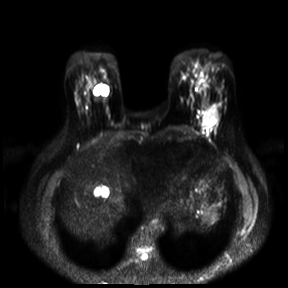
Breast MRI, one axial slice. Slice 7 of 30 in the series (ordered by position). Diffusion-weighted series; image 2 of 4 stored at this slice position (different b-values; order by instance number). 3 T. 4 mm slice thickness. 288 × 288 image matrix. Female patient.
Outlined on this slice (outlined manually by an expert reader):
- tumour on diffusion-weighted imaging: bounding box <204,108,217,126> (left, top, right, bottom; pixels)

..............................

TASK DIRECTIONS:
Gather from the data above every line with the string "this".

ANSWER TO THE EXERCISE:
Breast MRI, one axial slice. Slice 7 of 30 in the series (ordered by position). Diffusion-weighted series; image 2 of 4 stored at this slice position (different b-values; order by instance number). 3 T. 4 mm slice thickness. 288 × 288 image matrix. Female patient.
Outlined on this slice (outlined manually by an expert reader):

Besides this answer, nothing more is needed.